| RECORD SET |
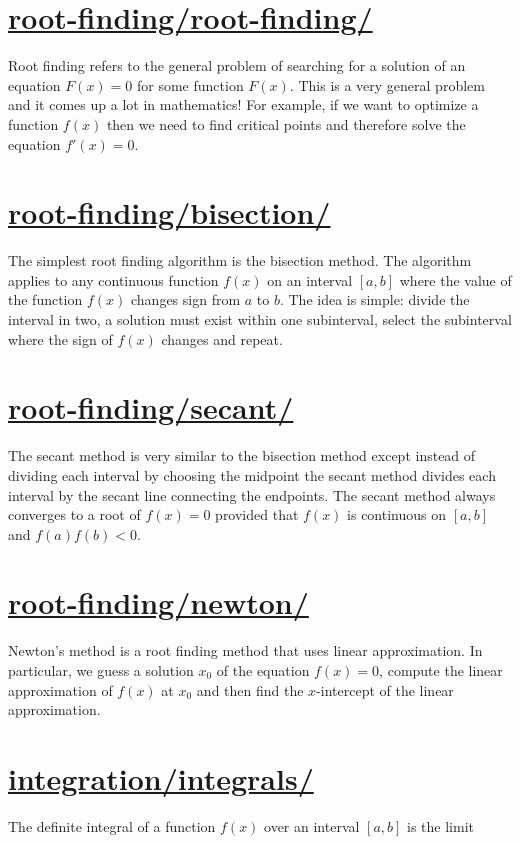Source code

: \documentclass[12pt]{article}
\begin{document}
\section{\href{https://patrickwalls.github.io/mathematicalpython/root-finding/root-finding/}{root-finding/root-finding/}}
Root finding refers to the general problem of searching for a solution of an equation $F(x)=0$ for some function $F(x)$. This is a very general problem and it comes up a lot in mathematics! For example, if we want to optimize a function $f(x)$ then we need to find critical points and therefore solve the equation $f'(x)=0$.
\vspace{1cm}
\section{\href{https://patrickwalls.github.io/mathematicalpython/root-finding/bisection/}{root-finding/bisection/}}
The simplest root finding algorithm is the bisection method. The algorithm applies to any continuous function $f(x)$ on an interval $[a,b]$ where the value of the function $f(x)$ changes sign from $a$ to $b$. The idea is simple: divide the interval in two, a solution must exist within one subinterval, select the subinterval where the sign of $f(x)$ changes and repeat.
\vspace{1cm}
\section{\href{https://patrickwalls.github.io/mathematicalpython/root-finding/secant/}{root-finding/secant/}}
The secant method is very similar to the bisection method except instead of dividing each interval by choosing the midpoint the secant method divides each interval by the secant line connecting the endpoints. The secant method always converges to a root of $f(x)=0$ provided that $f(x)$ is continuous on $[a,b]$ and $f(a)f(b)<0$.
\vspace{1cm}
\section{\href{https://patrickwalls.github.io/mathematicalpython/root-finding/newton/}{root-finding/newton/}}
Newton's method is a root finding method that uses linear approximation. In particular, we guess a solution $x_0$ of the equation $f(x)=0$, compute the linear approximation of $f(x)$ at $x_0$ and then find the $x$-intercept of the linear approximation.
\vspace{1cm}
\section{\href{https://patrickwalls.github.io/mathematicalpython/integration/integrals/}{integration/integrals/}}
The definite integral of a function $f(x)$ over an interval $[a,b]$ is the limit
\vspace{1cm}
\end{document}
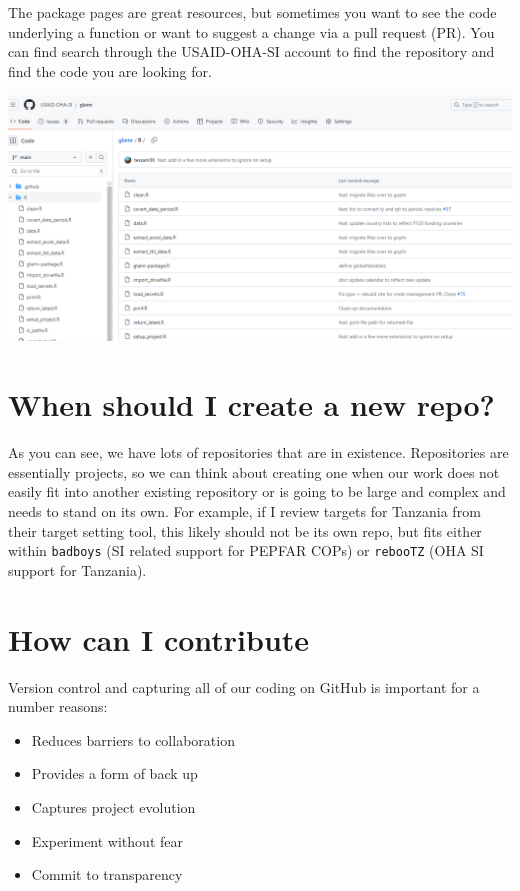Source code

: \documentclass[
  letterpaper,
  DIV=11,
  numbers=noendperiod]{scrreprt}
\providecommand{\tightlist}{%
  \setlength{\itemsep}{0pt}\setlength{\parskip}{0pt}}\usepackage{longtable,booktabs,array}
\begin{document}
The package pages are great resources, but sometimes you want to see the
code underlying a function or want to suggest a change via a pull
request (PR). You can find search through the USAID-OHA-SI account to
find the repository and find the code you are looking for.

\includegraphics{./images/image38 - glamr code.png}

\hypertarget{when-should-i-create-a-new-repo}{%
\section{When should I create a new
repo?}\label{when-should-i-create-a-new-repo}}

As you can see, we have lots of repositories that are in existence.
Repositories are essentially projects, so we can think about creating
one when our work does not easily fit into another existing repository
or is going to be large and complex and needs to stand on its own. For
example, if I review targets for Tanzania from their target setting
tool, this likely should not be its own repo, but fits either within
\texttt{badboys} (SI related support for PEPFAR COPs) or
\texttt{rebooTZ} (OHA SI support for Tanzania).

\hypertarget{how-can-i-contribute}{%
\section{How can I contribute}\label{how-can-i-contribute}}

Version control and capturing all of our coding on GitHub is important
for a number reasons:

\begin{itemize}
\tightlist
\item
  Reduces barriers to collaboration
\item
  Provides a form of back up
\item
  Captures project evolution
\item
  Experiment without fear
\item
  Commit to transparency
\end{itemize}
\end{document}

...

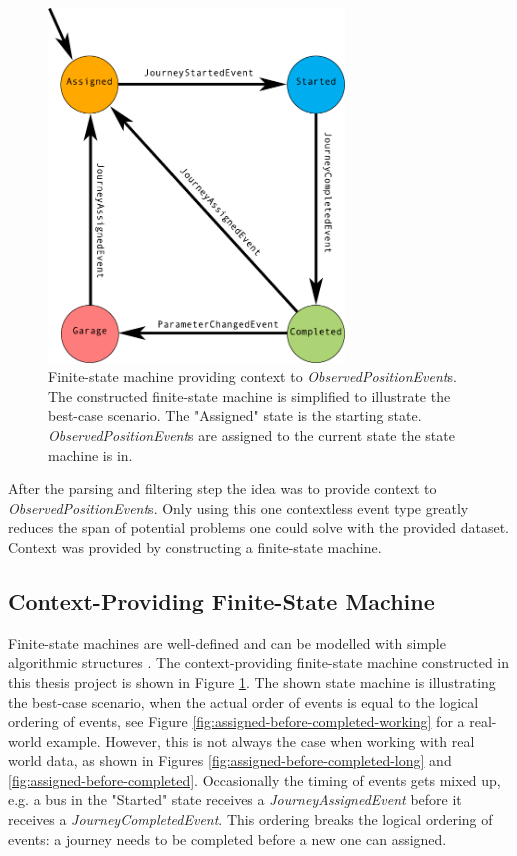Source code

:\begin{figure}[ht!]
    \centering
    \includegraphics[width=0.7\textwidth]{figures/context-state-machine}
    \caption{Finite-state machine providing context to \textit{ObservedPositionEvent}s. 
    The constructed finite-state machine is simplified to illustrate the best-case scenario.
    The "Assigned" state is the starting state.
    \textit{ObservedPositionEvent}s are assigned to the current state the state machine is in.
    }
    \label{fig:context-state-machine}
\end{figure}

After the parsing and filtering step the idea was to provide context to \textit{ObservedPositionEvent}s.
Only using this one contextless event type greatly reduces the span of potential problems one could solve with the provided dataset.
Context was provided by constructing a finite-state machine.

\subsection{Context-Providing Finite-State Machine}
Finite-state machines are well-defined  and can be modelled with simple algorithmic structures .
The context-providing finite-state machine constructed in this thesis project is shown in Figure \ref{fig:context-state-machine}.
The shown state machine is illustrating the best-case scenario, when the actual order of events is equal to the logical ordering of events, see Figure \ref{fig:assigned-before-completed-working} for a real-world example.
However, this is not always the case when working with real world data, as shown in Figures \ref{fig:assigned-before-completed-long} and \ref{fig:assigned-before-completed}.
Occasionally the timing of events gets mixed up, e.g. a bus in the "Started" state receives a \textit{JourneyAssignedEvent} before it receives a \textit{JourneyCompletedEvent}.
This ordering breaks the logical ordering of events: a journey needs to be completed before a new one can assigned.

| WHAT IS NEEDED |
Please give again the lines above between the line holding "The constructed finite-state" and the line holding "This ordering breaks", inclusive, exactly as they are and with nothing added.

| EXERCISE OUTPUT |
    The constructed finite-state machine is simplified to illustrate the best-case scenario.
    The "Assigned" state is the starting state.
    \textit{ObservedPositionEvent}s are assigned to the current state the state machine is in.
    }
    \label{fig:context-state-machine}
\end{figure}

After the parsing and filtering step the idea was to provide context to \textit{ObservedPositionEvent}s.
Only using this one contextless event type greatly reduces the span of potential problems one could solve with the provided dataset.
Context was provided by constructing a finite-state machine.

\subsection{Context-Providing Finite-State Machine}
Finite-state machines are well-defined  and can be modelled with simple algorithmic structures .
The context-providing finite-state machine constructed in this thesis project is shown in Figure \ref{fig:context-state-machine}.
The shown state machine is illustrating the best-case scenario, when the actual order of events is equal to the logical ordering of events, see Figure \ref{fig:assigned-before-completed-working} for a real-world example.
However, this is not always the case when working with real world data, as shown in Figures \ref{fig:assigned-before-completed-long} and \ref{fig:assigned-before-completed}.
Occasionally the timing of events gets mixed up, e.g. a bus in the "Started" state receives a \textit{JourneyAssignedEvent} before it receives a \textit{JourneyCompletedEvent}.
This ordering breaks the logical ordering of events: a journey needs to be completed before a new one can assigned.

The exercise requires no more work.